夏川杏奈を始めて演じてから2、3年経って、ライブでプロデューサーさん(※『アイドルマスター』シリーズのファンのこと)たちの反応を見たりしたときに「こういう風に演じればいいんだ」と手応えを得た瞬間はありました。ただ、その後『ミリシタ』の立ち上げで、それまでの成長をリセットして、もう一度デビューのころの杏奈をやり直すことになったときに、昔の演技や感情を蘇らせるのがたいへんでしたね。声の質も昔とは変わっていましたし、これまで杏奈といっしょに経験してきたものが、『ミリシタ』の杏奈にとってはまだ経験していないことになった、ということもあって。

――『ミリシタ』ではプロデューサーとの出会いなども描かれたりしていますしね。ゲームの収録はひとりだと思いますが、CDのドラマパートなどで、ほかのキャストさんといっしょに収録する際に気を付けていることなどはありますか?

夏川ひとりで収録をするときとは違って、掛け合いだと杏奈のところでトーンやリズムが大きく変わってしまうことが多々あるんですよ。ひとりだけ、セリフの尺が長いですからね(笑)。

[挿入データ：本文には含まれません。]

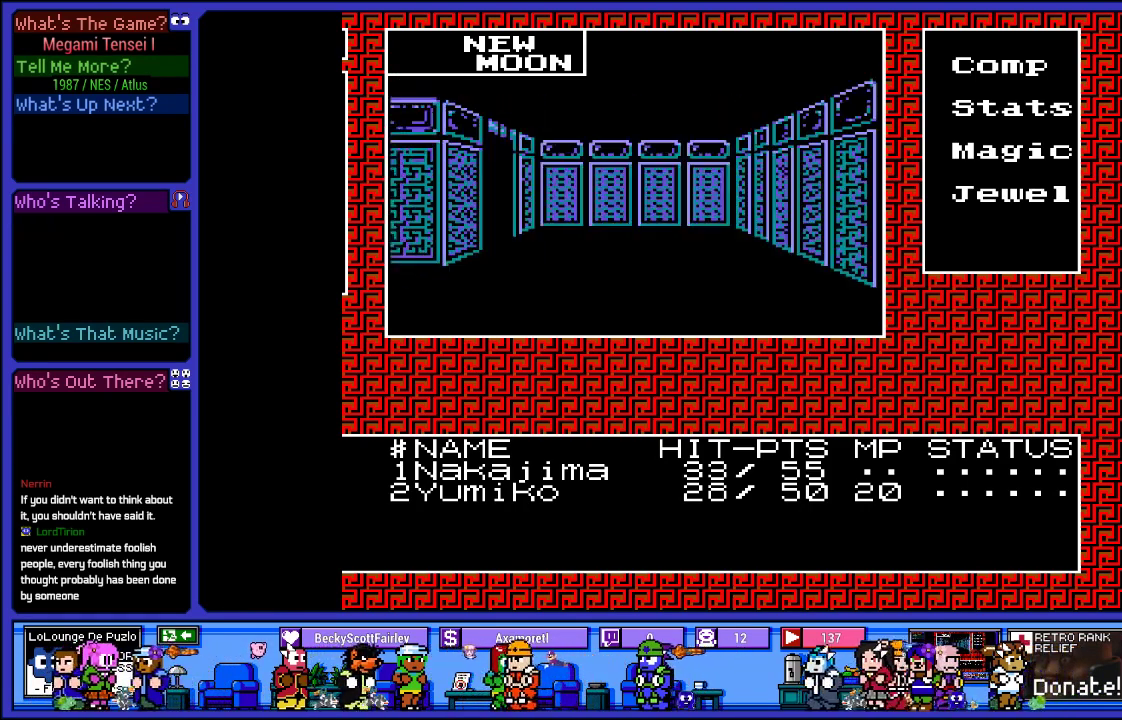
{"buttons": ["DPAD_LEFT"], "left_stick": "center", "right_stick": "center", "events": [[33, "DPAD_UP", "down"], [200, "DPAD_UP", "up"], [467, "DPAD_LEFT", "down"]]}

でも、それが杏奈の持ち味なので、あえて掛け合いであることは意識せず、いつも通りに、ひとりで収録しているものだと思って臨んでいます。そういうことは杏奈以外では、ほとんどないんですよ。

――あえて意識しない、というのはおもしろいですね。では、そんな杏奈と夏川さんが似ている、あるいはここは似ていない、と思うところは?

夏川ゲームが好きなところとか、基本的にインドア派だとか、わかりやすい共通点は多いですよね(笑)。あとは杏奈ほど顕著に現れてはいないかもしれませんが、私もオンとオフの落差がけっこう大きいんです。意識はしていないのですが、ふだんの私の省エネっぷりは、知らない人には驚かれると思います。

――どんな姿なのか、気になります(笑)。杏奈のように、オンとオフのスイッチが切り替わる瞬間はあるのでしょうか?

夏川舞台用のメイクをすると、スイッチが入る音が聞こえることがあります。ぜんぜん違う自分になるじゃないですか、物理的に(笑)。それで一気にテンションが上がるんです。

――変身するようなイメージですかね(笑)。続いて、『ミリオンライブ!』からの7年間の活動の中で、とくに印象に残っていることは?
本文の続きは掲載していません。